En ese lugar yo también era Hannah Arendt, Agustí Centelles o Alma Mahler. Y era, también, Walter Benjamin.

VI

Recordé una frase de W. G. Sebald mientras leía el capítulo que me había señalado Teresa. Estaba sentado en el Zambile, un bar que encontré a pocos pasos de la estación. En frente de la terraza, un estanco frecuentado por bastantes clientes, sobre todo franceses que bajaban a Portbou a comprar cajetillas de tabaco.

Me había pedido un café y tenía abierto uno de los cuadernos, por si tenía que apuntar alguna cosa. La frase de Sebald que anoté era esta: a partir de cierto tamaño, todos los edificios llevan el germen de su propia destrucción. Eso es lo que pensé cuando levantaba la vista y veía la estación internacional de ferrocarril. Una construcción desproporcionada, demasiado grande para un lugar tan pequeño, al menos si tenemos en cuenta el número de viajeros que la usan. Los habitantes de Portbou emplean una frase que describe perfectamente las enormes dimensiones de una instalación como esa. Portbou, dicen, no es un pueblo que tenga una estación, sino al revés: es la estación la que tiene un pueblo construido a su alrededor.

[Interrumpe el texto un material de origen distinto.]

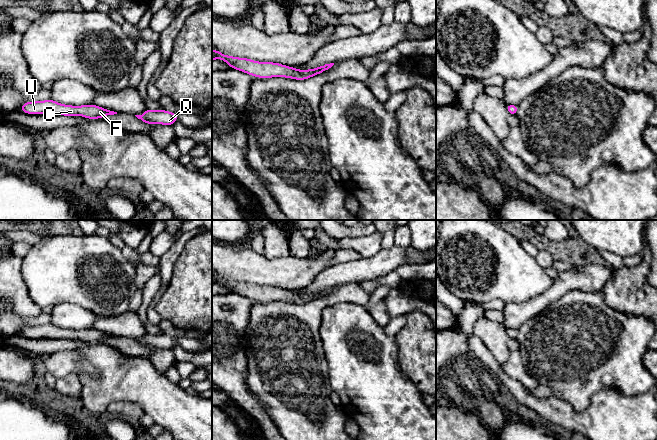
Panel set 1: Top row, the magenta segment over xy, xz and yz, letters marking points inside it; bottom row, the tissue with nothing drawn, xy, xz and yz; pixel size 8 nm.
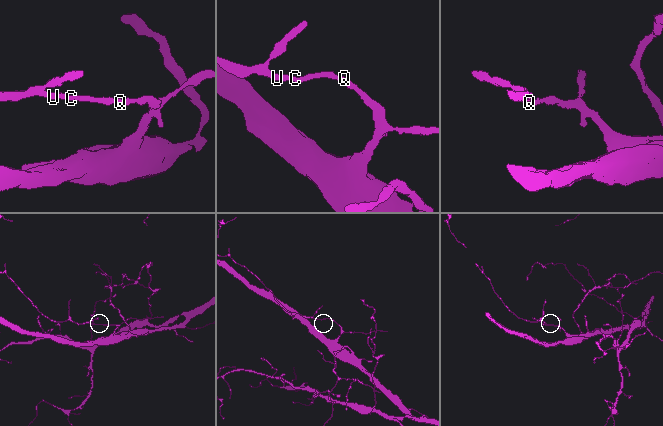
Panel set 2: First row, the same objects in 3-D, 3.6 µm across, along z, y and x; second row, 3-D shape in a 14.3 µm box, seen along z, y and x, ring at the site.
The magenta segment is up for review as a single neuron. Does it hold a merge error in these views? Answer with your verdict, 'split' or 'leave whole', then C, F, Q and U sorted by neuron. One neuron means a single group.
leave whole; groups C F Q U

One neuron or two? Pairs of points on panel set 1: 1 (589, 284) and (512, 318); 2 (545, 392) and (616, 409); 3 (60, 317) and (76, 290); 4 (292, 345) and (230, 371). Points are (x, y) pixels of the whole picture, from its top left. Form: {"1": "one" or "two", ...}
{"1": "one", "2": "two", "3": "two", "4": "two"}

Puede que durante los primeros años de funcionamiento su actividad fuera mucho más frenética de lo que es hoy. No lo sé. Su condición fronteriza o su proximidad con la costa pudieron ser dos de los estímulos que llevaron a construir algo de esas proporciones, porque si observamos la estación desde alguna colina próxima, descubrimos una mole enorme, pesada, un extenso mar de vías y de edificios más impactantes incluso que la orografía del territorio en el que se encuentra.

A partir de cierto tamaño todos los edificios guardan el germen de su destrucción. De esta manera podemos resumir el inicio de esta historia. Portbou podía haber sido una pequeña ensenada con barracas de pescadores, pero algo sucedió para que se trasformara en un lugar distinto. Así se iniciaba también una extraña paradoja: el comienzo de su construcción estaba anticipando su propio final.

VII

Según el libro que me prestó Teresa, la estación fue construida originalmente en 1878, gracias a la Compañía de los Ferrocarriles de Tarragona a Barcelona y Francia, fusionada más tarde con la red Madrid-Zaragoza-Alicante. En alguna otra parte tenía anotada otra fecha para el inicio de la construcción: 1872. No recuerdo si es algo que leí o que me explicaron. Tampoco he podido confirmarlo. En todo caso, hablamos del último tercio de un siglo tan apasionante y tan convulso como debió de ser el XIX. La estación fue inaugurada en 1878, aunque posiblemente fuera distinta a la que conocemos en la actualidad, más parecida a otras construcciones del estilo, como la Estació de França en Barcelona o la de São Bento en Oporto.